● **TASK GOAL**: The entries that follow include a run beginning at the line with "presso il Tribunale" and ending at the line with "выбрать продукты к Мас"; restate that run word for word and leave the rest out.

==*==

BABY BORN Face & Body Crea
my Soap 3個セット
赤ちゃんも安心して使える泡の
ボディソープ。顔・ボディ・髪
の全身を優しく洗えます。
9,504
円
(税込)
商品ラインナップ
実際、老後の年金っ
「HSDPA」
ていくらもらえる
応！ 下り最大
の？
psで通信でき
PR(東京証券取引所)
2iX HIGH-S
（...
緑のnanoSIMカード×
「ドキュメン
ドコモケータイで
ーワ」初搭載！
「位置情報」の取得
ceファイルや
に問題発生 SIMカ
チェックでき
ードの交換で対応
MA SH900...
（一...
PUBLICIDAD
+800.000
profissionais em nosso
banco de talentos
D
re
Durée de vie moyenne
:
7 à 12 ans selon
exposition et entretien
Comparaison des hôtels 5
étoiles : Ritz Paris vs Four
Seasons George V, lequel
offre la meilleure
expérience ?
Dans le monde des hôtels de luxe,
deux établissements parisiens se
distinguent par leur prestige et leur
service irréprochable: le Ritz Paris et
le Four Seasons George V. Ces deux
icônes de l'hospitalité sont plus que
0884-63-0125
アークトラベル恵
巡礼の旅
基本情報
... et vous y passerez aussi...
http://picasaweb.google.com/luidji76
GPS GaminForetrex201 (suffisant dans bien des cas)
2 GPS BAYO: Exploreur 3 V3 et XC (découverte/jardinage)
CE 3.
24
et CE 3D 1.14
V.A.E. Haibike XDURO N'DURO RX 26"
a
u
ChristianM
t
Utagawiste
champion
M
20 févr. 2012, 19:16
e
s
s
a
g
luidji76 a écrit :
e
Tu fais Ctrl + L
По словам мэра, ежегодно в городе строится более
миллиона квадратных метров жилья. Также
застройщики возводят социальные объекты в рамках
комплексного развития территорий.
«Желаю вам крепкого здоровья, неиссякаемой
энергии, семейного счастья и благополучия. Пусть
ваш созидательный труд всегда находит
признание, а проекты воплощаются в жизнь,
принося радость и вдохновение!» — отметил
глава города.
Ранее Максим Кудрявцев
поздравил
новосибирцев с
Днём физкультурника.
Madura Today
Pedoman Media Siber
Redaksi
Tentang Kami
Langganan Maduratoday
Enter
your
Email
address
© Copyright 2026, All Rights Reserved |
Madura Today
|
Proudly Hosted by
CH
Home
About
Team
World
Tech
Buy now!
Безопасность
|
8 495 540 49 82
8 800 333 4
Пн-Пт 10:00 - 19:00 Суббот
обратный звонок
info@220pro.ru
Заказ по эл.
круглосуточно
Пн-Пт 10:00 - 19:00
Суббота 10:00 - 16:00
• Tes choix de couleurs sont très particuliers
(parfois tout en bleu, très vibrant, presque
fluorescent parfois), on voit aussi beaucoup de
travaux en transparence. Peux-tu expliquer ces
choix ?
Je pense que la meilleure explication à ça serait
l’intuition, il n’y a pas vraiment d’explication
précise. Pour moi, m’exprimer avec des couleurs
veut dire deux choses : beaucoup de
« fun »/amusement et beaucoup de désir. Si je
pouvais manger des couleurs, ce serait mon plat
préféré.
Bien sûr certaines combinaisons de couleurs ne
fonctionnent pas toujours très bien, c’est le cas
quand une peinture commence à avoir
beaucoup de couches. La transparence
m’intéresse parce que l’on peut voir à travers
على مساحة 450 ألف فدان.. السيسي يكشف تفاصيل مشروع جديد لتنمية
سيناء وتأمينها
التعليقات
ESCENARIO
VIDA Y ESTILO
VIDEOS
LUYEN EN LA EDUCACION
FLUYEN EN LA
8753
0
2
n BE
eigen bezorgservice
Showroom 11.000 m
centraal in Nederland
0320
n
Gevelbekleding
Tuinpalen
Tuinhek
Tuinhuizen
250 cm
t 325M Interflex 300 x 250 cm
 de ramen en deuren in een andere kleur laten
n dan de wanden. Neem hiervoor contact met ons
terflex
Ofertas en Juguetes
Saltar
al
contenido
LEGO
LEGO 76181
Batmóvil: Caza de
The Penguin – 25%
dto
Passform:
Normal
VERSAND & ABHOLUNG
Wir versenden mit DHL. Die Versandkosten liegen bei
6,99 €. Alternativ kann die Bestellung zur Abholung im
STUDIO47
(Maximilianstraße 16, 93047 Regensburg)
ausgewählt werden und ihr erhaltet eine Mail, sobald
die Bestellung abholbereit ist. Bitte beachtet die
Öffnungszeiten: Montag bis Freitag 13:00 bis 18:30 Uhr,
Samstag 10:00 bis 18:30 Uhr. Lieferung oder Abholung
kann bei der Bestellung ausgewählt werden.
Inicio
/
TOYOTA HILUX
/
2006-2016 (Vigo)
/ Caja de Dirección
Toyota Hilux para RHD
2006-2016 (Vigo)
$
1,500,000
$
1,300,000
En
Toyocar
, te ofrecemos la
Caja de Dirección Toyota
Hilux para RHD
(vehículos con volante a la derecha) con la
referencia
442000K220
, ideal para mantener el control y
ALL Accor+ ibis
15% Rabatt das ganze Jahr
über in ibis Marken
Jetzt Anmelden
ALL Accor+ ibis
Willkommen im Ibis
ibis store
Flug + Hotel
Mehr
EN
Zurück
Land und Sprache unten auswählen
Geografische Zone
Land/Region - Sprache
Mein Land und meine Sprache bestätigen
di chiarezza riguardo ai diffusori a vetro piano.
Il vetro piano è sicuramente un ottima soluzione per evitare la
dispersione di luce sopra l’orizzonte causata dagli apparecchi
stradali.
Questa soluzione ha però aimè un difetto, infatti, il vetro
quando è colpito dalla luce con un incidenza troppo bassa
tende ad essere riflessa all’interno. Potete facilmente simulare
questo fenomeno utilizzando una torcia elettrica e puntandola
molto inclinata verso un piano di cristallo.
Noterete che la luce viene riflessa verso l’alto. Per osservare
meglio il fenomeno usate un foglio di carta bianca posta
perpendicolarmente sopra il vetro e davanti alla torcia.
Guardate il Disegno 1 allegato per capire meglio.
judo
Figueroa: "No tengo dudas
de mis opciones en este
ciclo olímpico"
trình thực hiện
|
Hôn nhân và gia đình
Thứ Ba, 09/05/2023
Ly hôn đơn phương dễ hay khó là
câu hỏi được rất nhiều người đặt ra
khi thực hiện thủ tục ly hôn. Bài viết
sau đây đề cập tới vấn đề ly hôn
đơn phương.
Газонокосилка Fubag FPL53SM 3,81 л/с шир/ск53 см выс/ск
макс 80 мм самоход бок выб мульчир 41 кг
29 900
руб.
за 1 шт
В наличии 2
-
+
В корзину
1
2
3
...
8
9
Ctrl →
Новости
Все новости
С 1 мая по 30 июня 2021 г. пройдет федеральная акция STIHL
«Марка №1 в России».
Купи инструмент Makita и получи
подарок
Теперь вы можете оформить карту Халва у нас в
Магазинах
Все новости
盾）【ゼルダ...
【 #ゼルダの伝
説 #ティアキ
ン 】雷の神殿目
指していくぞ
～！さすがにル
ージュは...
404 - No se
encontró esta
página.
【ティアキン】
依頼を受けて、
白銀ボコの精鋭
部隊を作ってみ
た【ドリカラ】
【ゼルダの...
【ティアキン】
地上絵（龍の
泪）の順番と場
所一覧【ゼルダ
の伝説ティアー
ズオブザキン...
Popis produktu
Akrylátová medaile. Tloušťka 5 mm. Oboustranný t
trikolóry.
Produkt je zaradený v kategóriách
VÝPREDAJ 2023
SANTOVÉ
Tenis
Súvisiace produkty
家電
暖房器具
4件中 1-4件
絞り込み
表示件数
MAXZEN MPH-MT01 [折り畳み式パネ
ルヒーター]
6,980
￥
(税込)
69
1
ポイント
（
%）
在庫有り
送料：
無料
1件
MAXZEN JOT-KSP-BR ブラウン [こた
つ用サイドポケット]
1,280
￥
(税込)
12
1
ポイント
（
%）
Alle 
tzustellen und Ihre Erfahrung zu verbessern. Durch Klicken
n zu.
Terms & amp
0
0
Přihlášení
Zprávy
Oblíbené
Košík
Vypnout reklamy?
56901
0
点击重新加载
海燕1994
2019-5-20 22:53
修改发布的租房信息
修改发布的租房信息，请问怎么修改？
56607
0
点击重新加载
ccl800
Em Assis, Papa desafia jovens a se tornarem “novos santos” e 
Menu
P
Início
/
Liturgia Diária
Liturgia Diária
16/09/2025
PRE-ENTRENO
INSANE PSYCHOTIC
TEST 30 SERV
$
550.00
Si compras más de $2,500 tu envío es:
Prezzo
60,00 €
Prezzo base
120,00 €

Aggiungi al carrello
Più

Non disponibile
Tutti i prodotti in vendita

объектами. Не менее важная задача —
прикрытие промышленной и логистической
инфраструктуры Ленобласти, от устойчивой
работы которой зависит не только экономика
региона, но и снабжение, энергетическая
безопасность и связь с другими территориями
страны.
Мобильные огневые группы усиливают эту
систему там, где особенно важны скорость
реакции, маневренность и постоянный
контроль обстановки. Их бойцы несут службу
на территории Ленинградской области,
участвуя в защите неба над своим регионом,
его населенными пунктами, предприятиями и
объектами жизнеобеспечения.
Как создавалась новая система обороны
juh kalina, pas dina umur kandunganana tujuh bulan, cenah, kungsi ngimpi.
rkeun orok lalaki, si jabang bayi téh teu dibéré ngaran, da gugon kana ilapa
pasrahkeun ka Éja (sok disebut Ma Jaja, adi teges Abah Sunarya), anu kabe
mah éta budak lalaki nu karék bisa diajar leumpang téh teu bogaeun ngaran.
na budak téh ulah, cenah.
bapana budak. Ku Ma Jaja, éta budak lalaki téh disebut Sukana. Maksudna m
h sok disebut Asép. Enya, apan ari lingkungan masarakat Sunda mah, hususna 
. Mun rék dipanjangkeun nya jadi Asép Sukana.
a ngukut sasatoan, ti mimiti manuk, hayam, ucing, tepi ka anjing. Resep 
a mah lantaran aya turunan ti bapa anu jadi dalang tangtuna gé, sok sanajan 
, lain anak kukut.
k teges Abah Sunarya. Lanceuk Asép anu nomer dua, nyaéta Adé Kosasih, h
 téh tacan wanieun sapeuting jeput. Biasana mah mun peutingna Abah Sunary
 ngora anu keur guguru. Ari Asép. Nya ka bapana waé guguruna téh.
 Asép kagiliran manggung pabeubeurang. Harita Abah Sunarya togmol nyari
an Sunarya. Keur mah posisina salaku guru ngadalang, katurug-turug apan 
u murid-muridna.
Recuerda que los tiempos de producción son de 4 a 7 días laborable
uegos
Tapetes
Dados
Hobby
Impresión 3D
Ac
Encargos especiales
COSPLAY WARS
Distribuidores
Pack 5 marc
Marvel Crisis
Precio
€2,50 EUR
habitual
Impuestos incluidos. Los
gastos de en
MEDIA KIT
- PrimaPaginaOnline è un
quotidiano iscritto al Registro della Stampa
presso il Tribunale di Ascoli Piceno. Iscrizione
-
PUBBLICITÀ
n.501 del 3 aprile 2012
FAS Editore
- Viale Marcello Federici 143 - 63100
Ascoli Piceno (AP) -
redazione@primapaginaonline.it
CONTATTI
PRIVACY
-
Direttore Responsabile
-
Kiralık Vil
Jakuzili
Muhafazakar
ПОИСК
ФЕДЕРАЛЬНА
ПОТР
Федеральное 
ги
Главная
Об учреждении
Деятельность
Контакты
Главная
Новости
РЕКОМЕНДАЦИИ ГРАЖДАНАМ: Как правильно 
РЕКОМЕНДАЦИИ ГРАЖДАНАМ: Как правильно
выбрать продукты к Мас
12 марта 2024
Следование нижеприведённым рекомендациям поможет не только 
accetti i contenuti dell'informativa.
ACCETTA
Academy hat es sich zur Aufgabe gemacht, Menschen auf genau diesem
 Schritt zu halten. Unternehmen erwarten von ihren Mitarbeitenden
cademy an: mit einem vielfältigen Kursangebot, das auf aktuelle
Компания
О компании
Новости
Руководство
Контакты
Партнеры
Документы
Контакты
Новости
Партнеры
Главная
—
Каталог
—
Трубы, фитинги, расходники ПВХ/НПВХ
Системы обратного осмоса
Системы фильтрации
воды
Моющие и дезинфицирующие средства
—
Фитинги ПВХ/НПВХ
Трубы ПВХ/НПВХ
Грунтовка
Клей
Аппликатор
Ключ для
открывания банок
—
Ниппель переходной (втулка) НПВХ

==*==

● **WRITTEN ANSWER**:
presso il Tribunale di Ascoli Piceno. Iscrizione
-
PUBBLICITÀ
n.501 del 3 aprile 2012
FAS Editore
- Viale Marcello Federici 143 - 63100
Ascoli Piceno (AP) -
redazione@primapaginaonline.it
CONTATTI
PRIVACY
-
Direttore Responsabile
-
Kiralık Vil
Jakuzili
Muhafazakar
ПОИСК
ФЕДЕРАЛЬНА
ПОТР
Федеральное 
ги
Главная
Об учреждении
Деятельность
Контакты
Главная
Новости
РЕКОМЕНДАЦИИ ГРАЖДАНАМ: Как правильно 
РЕКОМЕНДАЦИИ ГРАЖДАНАМ: Как правильно
выбрать продукты к Мас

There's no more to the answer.